Seven of the 10 patients who continued therapy for at least a month reported a decrease in itch scores of at least three points. That reduction was sustained for the duration of the treatment period — which was more than two months, on average — in most cases. Three of these patients also reported notable reductions in pain intensity after a month on treatment.

Also of importance, eight of the 12 total patients experienced a reduction in new blisters after starting treatment, and many had less skin redness, which is a sign of inflammation.

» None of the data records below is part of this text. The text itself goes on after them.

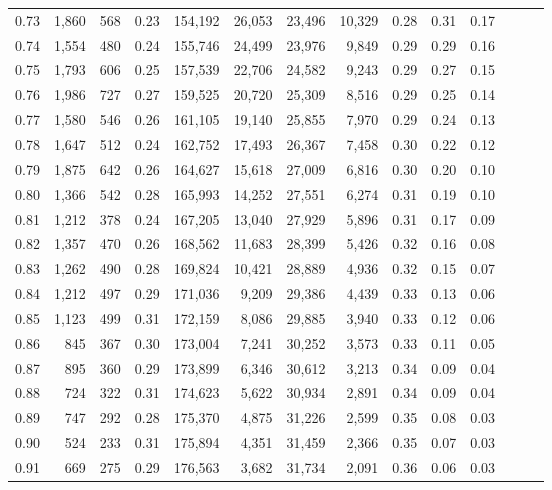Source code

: \begin{tabular}{rrrrrrrrrrrrrr}
0.73 &  1,860 &  568 &  0.23 &  154,192 &   26,053 &  23,496 &  10,329 &  0.28 &  0.31 &      0.17 \\
0.74 &  1,554 &  480 &  0.24 &  155,746 &   24,499 &  23,976 &   9,849 &  0.29 &  0.29 &      0.16 \\
0.75 &  1,793 &  606 &  0.25 &  157,539 &   22,706 &  24,582 &   9,243 &  0.29 &  0.27 &      0.15 \\
0.76 &  1,986 &  727 &  0.27 &  159,525 &   20,720 &  25,309 &   8,516 &  0.29 &  0.25 &      0.14 \\
0.77 &  1,580 &  546 &  0.26 &  161,105 &   19,140 &  25,855 &   7,970 &  0.29 &  0.24 &      0.13 \\
0.78 &  1,647 &  512 &  0.24 &  162,752 &   17,493 &  26,367 &   7,458 &  0.30 &  0.22 &      0.12 \\
0.79 &  1,875 &  642 &  0.26 &  164,627 &   15,618 &  27,009 &   6,816 &  0.30 &  0.20 &      0.10 \\
0.80 &  1,366 &  542 &  0.28 &  165,993 &   14,252 &  27,551 &   6,274 &  0.31 &  0.19 &      0.10 \\
0.81 &  1,212 &  378 &  0.24 &  167,205 &   13,040 &  27,929 &   5,896 &  0.31 &  0.17 &      0.09 \\
0.82 &  1,357 &  470 &  0.26 &  168,562 &   11,683 &  28,399 &   5,426 &  0.32 &  0.16 &      0.08 \\
0.83 &  1,262 &  490 &  0.28 &  169,824 &   10,421 &  28,889 &   4,936 &  0.32 &  0.15 &      0.07 \\
0.84 &  1,212 &  497 &  0.29 &  171,036 &    9,209 &  29,386 &   4,439 &  0.33 &  0.13 &      0.06 \\
0.85 &  1,123 &  499 &  0.31 &  172,159 &    8,086 &  29,885 &   3,940 &  0.33 &  0.12 &      0.06 \\
0.86 &    845 &  367 &  0.30 &  173,004 &    7,241 &  30,252 &   3,573 &  0.33 &  0.11 &      0.05 \\
0.87 &    895 &  360 &  0.29 &  173,899 &    6,346 &  30,612 &   3,213 &  0.34 &  0.09 &      0.04 \\
0.88 &    724 &  322 &  0.31 &  174,623 &    5,622 &  30,934 &   2,891 &  0.34 &  0.09 &      0.04 \\
0.89 &    747 &  292 &  0.28 &  175,370 &    4,875 &  31,226 &   2,599 &  0.35 &  0.08 &      0.03 \\
0.90 &    524 &  233 &  0.31 &  175,894 &    4,351 &  31,459 &   2,366 &  0.35 &  0.07 &      0.03 \\
0.91 &    669 &  275 &  0.29 &  176,563 &    3,682 &  31,734 &   2,091 &  0.36 &  0.06 &      0.03 \\

\end{tabular}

“Given the significant correlation between the reduced blister formation and reduced itch intensity, JAK inhibitors could effectively break the vicious cycle of itch-scratch-blister formation in DEB patients,” the scientists wrote.

Subgroup analyses indicated that the efficacy of these therapies for easing itch was similar in patients with recessive or dominant DEB. The researchers noted that itch scores tended to decrease more in patients given baricitinib than in those given upadacitinib, but the difference was not statistically significant — meaning it’s mathematically plausible this difference might be due to random chance.

None of the patients experienced any severe side effects related to either therapy, though one person on baricitinib stopped taking the medication due to side effects including fatigue and frequent ear infections, known as otitis media. The researchers stressed, however, that this was a short study, so more research is needed to verify whether these therapies can be safely used long-term in DEB patients.

The team also noted that this was a small and retrospective analysis, so it’s impossible to draw definitive conclusions about efficacy from these data alone. As such, the scientists called for further large-scale studies to evaluate the safety and potential efficacy of these arthritis medications to help manage symptoms of DEB.